Task goal ▸
Copy out precisely the lines from the start of the data through the line with "SEPA / PayPal**", and keep pictures out of it.

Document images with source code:
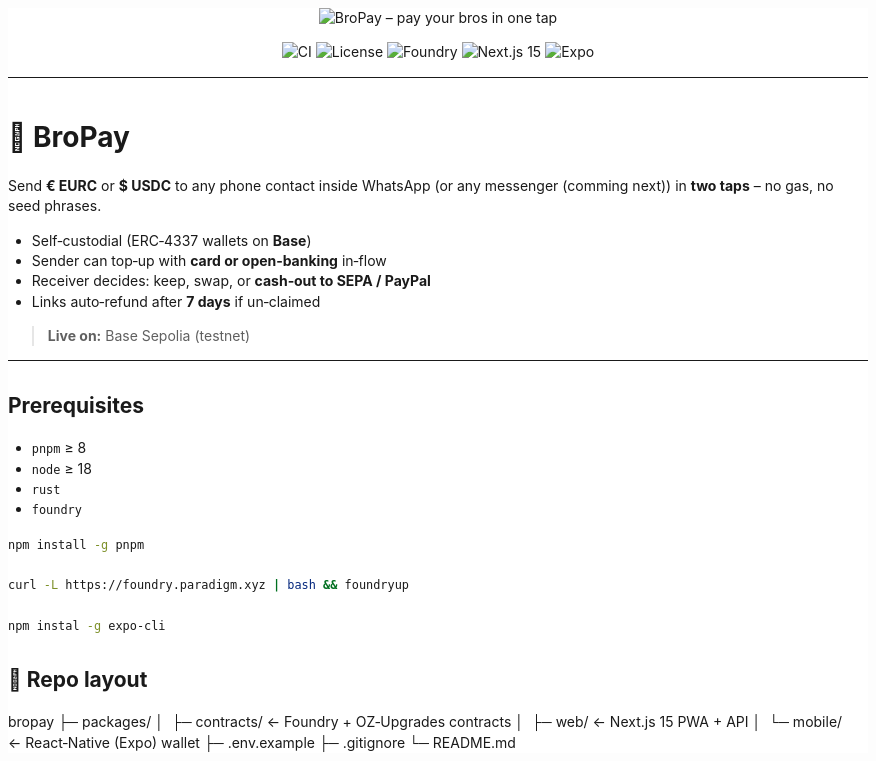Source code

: 
<p align="center">
  <img src=".github/header.png" width="100%" alt="BroPay – pay your bros in one tap"/>
</p>

<div align="center">

![CI](https://img.shields.io/github/actions/workflow/status/your‑org/bropay/ci.yml?label=CI)
![License](https://img.shields.io/badge/license-MIT-green)
![Foundry](https://img.shields.io/badge/Smart Contracts-Foundry-blue)
![Next.js 15](https://img.shields.io/badge/Web-Next.js%2015-black)
![Expo](https://img.shields.io/badge/Mobile-Expo%20Go-yellow)

</div>

---

# 🤑 BroPay

Send **€ EURC** or **$ USDC** to any phone contact inside WhatsApp (or
any messenger (comming next)) in **two taps** – no gas, no seed phrases.

* Self‑custodial (ERC‑4337 wallets on **Base**)
* Sender can top‑up with **card or open‑banking** in‑flow
* Receiver decides: keep, swap, or **cash‑out to SEPA / PayPal**
* Links auto‑refund after **7 days** if un‑claimed

> **Live on:** Base Sepolia (testnet)

---

## Prerequisites
* `pnpm` ≥ 8
* `node` ≥ 18
* `rust`
* `foundry`

```bash
npm install -g pnpm

curl -L https://foundry.paradigm.xyz | bash && foundryup

npm instal -g expo-cli
```

## 📁 Repo layout

bropay 
├─ packages/ 
│  ├─ contracts/ ← Foundry + OZ‑Upgrades contracts 
│  ├─ web/ ← Next.js 15 PWA + API 
│  └─ mobile/ ← React‑Native (Expo) wallet 
├─ .env.example 
├─ .gitignore 
└─ README.md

Reply ▸
Source code

: 
<p align="center">
  <img src=".github/header.png" width="100%" alt="BroPay – pay your bros in one tap"/>
</p>

<div align="center">

![CI](https://img.shields.io/github/actions/workflow/status/your‑org/bropay/ci.yml?label=CI)
![License](https://img.shields.io/badge/license-MIT-green)
![Foundry](https://img.shields.io/badge/Smart Contracts-Foundry-blue)
![Next.js 15](https://img.shields.io/badge/Web-Next.js%2015-black)
![Expo](https://img.shields.io/badge/Mobile-Expo%20Go-yellow)

</div>

---

# 🤑 BroPay

Send **€ EURC** or **$ USDC** to any phone contact inside WhatsApp (or
any messenger (comming next)) in **two taps** – no gas, no seed phrases.

* Self‑custodial (ERC‑4337 wallets on **Base**)
* Sender can top‑up with **card or open‑banking** in‑flow
* Receiver decides: keep, swap, or **cash‑out to SEPA / PayPal**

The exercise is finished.